Dan riwayat dalam Shahih Muslim, dari Asma’ binti Abu Bakr radhiallahu ‘anha berkata: “Kami menyembelih kuda pada zaman Rasulullah, lalu kami memakannya, sedangkan kami (waktu itu) di Madinah.” Hadits-hadits ini merupakan dalil yang lebih jelas, lebih kuat dan lebih tetap. Maka sebagian besar para ulama, Malik, asy-Syafi’i, Ahmad, pengikut-pengikut mereka, dan sebagian besar ulama Salaf dan Khalaf (mengarah) kepada pemahaman itu.

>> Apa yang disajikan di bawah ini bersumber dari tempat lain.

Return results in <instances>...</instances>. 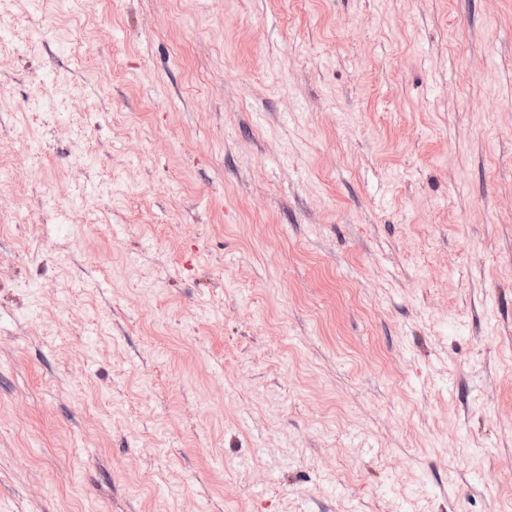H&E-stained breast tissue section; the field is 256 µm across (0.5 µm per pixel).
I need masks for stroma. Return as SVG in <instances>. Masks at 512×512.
<instances>
[{
  "mask_svg": "<svg viewBox=\"0 0 512 512\" xmlns=\"http://www.w3.org/2000/svg\"><path fill=\"white\" fill-rule=\"evenodd\" d=\"M0 512H512V0H0Z\"/></svg>",
  "mask_w": 512,
  "mask_h": 512,
  "instance_id": "1",
  "label": "stroma"
}]
</instances>
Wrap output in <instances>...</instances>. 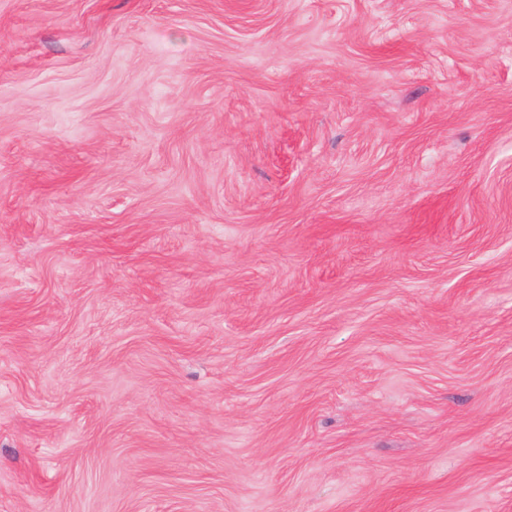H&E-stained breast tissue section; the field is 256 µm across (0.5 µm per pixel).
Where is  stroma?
Here are the masks:
<instances>
[{"label":"stroma","mask_w":512,"mask_h":512,"mask_svg":"<svg viewBox=\"0 0 512 512\" xmlns=\"http://www.w3.org/2000/svg\"><path fill=\"white\" fill-rule=\"evenodd\" d=\"M0 512H512V0H0Z\"/></svg>","instance_id":"35a3bbf8"}]
</instances>
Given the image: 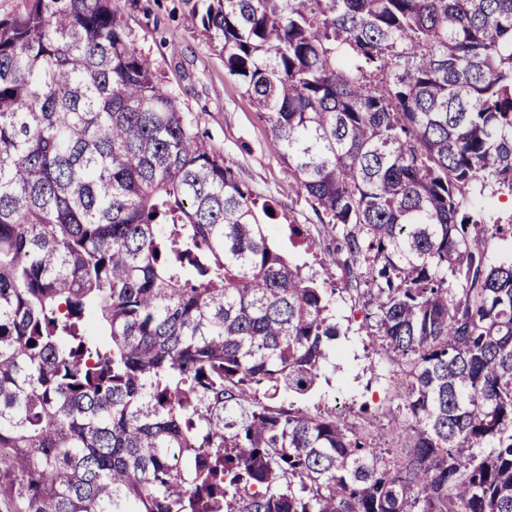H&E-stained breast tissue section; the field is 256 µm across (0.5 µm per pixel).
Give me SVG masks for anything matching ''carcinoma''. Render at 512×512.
<instances>
[{
  "instance_id": "carcinoma-1",
  "label": "carcinoma",
  "mask_w": 512,
  "mask_h": 512,
  "mask_svg": "<svg viewBox=\"0 0 512 512\" xmlns=\"http://www.w3.org/2000/svg\"><path fill=\"white\" fill-rule=\"evenodd\" d=\"M113 2L0 21L9 512H512V262L471 203L512 191V0H185L399 367L396 458L273 402L315 386L331 297Z\"/></svg>"
}]
</instances>
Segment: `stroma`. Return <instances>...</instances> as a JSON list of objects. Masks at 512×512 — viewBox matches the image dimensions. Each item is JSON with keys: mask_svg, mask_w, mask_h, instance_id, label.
<instances>
[{"mask_svg": "<svg viewBox=\"0 0 512 512\" xmlns=\"http://www.w3.org/2000/svg\"><path fill=\"white\" fill-rule=\"evenodd\" d=\"M133 46L152 63L164 88L175 97L207 150L223 159L257 201L277 211L275 246L303 275L335 288L331 312L340 334L336 351L324 363L306 395L280 392L279 401L311 412H336L371 434L379 446L401 447L387 431L397 410L390 383L395 363L380 354L375 337L362 327L364 308L346 289L333 255L320 245L322 225L301 198L265 114L224 68V58L200 29L185 18L184 0H114Z\"/></svg>", "mask_w": 512, "mask_h": 512, "instance_id": "35a3bbf8", "label": "stroma"}]
</instances>
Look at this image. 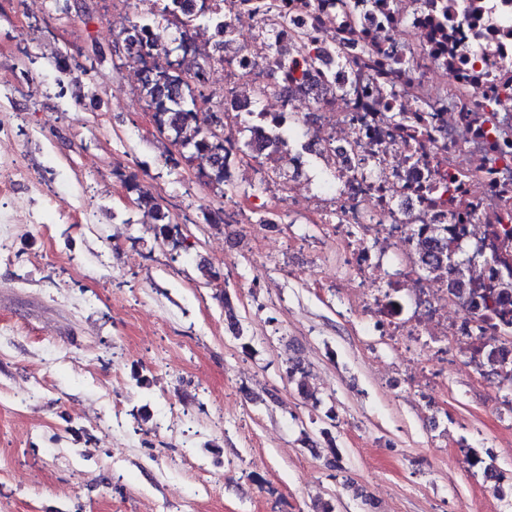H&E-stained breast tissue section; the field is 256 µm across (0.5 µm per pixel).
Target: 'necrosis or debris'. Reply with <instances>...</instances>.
<instances>
[{
    "instance_id": "obj_1",
    "label": "necrosis or debris",
    "mask_w": 512,
    "mask_h": 512,
    "mask_svg": "<svg viewBox=\"0 0 512 512\" xmlns=\"http://www.w3.org/2000/svg\"><path fill=\"white\" fill-rule=\"evenodd\" d=\"M290 21L267 35L242 0H192L163 30L185 33L178 72L205 93L197 111L204 132L224 130V164H201L208 179L235 184L244 165L241 135L280 139L288 171L269 181L267 229L300 217L328 224L341 259L336 290L366 333L389 349L416 353L402 375L432 407L430 384L448 362L502 377L512 355V306L485 326L470 299L448 288V273H423L421 245L440 239L468 249L470 288L492 293L512 268V0H278ZM448 22H437L438 7ZM235 16L246 43L222 48L218 27ZM307 33L321 60L287 78L272 46L291 50ZM397 63L382 69L381 54ZM260 100L268 118L248 121ZM425 107L428 132L394 125V104ZM300 126L297 142L285 139ZM370 159L373 175L360 173ZM322 162L332 191L314 193L311 161Z\"/></svg>"
}]
</instances>
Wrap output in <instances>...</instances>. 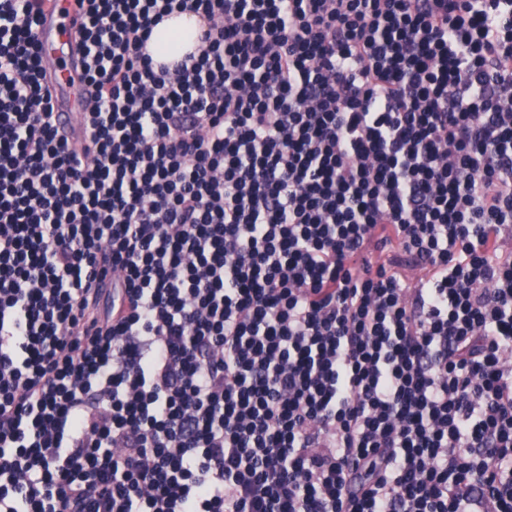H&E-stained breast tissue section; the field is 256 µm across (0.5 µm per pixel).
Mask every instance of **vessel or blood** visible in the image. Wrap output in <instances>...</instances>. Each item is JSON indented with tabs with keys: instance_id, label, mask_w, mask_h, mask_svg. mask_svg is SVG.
<instances>
[{
	"instance_id": "vessel-or-blood-1",
	"label": "vessel or blood",
	"mask_w": 512,
	"mask_h": 512,
	"mask_svg": "<svg viewBox=\"0 0 512 512\" xmlns=\"http://www.w3.org/2000/svg\"><path fill=\"white\" fill-rule=\"evenodd\" d=\"M80 14L78 0H45L38 23L39 51L55 99V125L66 135L77 129L87 103L76 38Z\"/></svg>"
}]
</instances>
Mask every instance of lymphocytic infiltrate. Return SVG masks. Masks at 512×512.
Returning <instances> with one entry per match:
<instances>
[{"instance_id":"f902f5d3","label":"lymphocytic infiltrate","mask_w":512,"mask_h":512,"mask_svg":"<svg viewBox=\"0 0 512 512\" xmlns=\"http://www.w3.org/2000/svg\"><path fill=\"white\" fill-rule=\"evenodd\" d=\"M42 2L0 0V512H512V0H80L77 143ZM201 22L193 13H183L165 17L160 24L154 29L151 39L148 42L147 50L152 55L154 63L158 64L162 61L172 62L180 60L187 53L194 51V45L188 44L185 40L187 32L200 34ZM179 35L180 39L176 47L172 50H165L159 43V36Z\"/></svg>"}]
</instances>
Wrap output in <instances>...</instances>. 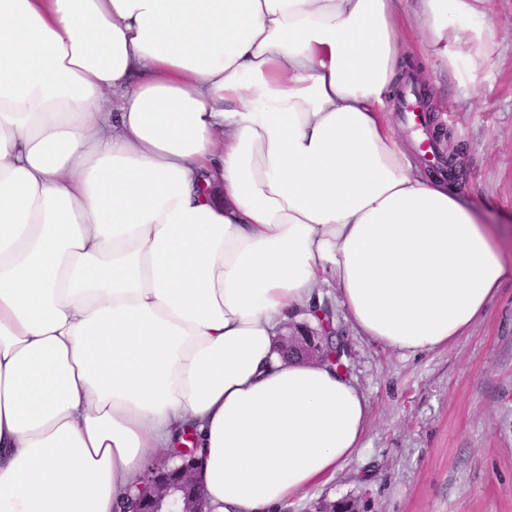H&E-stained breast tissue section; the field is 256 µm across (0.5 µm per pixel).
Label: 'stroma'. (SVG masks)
Returning a JSON list of instances; mask_svg holds the SVG:
<instances>
[{"mask_svg": "<svg viewBox=\"0 0 512 512\" xmlns=\"http://www.w3.org/2000/svg\"><path fill=\"white\" fill-rule=\"evenodd\" d=\"M491 27L475 87L436 72L426 49V94L441 136L460 156L454 183L512 255V0H485ZM336 328L346 371L367 394L366 446L334 476L281 505L312 512L322 500L358 512H512V283L445 348L410 354Z\"/></svg>", "mask_w": 512, "mask_h": 512, "instance_id": "1", "label": "stroma"}]
</instances>
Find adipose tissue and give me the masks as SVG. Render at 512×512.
I'll return each mask as SVG.
<instances>
[{
    "label": "adipose tissue",
    "instance_id": "adipose-tissue-1",
    "mask_svg": "<svg viewBox=\"0 0 512 512\" xmlns=\"http://www.w3.org/2000/svg\"><path fill=\"white\" fill-rule=\"evenodd\" d=\"M477 0H0V512H113L194 440L214 512H274L370 403L280 327L448 347L512 261L386 118L407 31L476 82Z\"/></svg>",
    "mask_w": 512,
    "mask_h": 512
}]
</instances>
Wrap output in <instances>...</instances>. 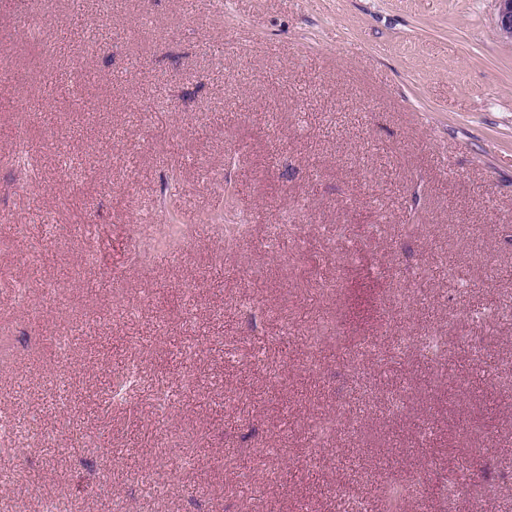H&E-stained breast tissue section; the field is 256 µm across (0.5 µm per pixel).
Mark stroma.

(ويخلق ما لا تعلمون) Berupa menciptakan sesuatu yang menarik dan ajaib. Tidak disebutkan contohnya oleh Allah Subhaanahu wa Ta'aala, karena Dia tidaklah menyebutkan di dalam kitab-Nya selain sesuatu yang diketahui hamba-hamba-Nya atau yang serupa dengannya, karena jika tidak begitu hamba-hamba-Nya tidak akan tahu dan tidak akan memahami maksudnya, Dia menyebutkan asal (dasar) yang mencakup apa yang mereka ketahui dan yang tidak mereka ketahui. Misalnya menyebutkan kenikmatan surga, disebutkan di antaranya yang kita ketahui dan yang kita saksikan persamaannya, seperti pohon kurma, anggur dan delima, sedangkan yang tidak kita ketahui, Dia menyebutkan secara garis besar, seperti dalam firman-Nya, “Di dalam kedua surga itu terdapat aneka buah-buahan yang berpasang-pasangan.” (terj. Ar Rahman: 52)
Nash (ayat) di atas menunjukkan dalil atas diperbolehkannya menunggang binatang-binatang tersebut, di antaranya adalah baghal. Rasulullah pemah dihadiahi seekor baghal, dan waktu itu Rasulullah menungganginya, sedangkan beliau melarang perkawinan keledai atas kuda agar keturunan tidak putus.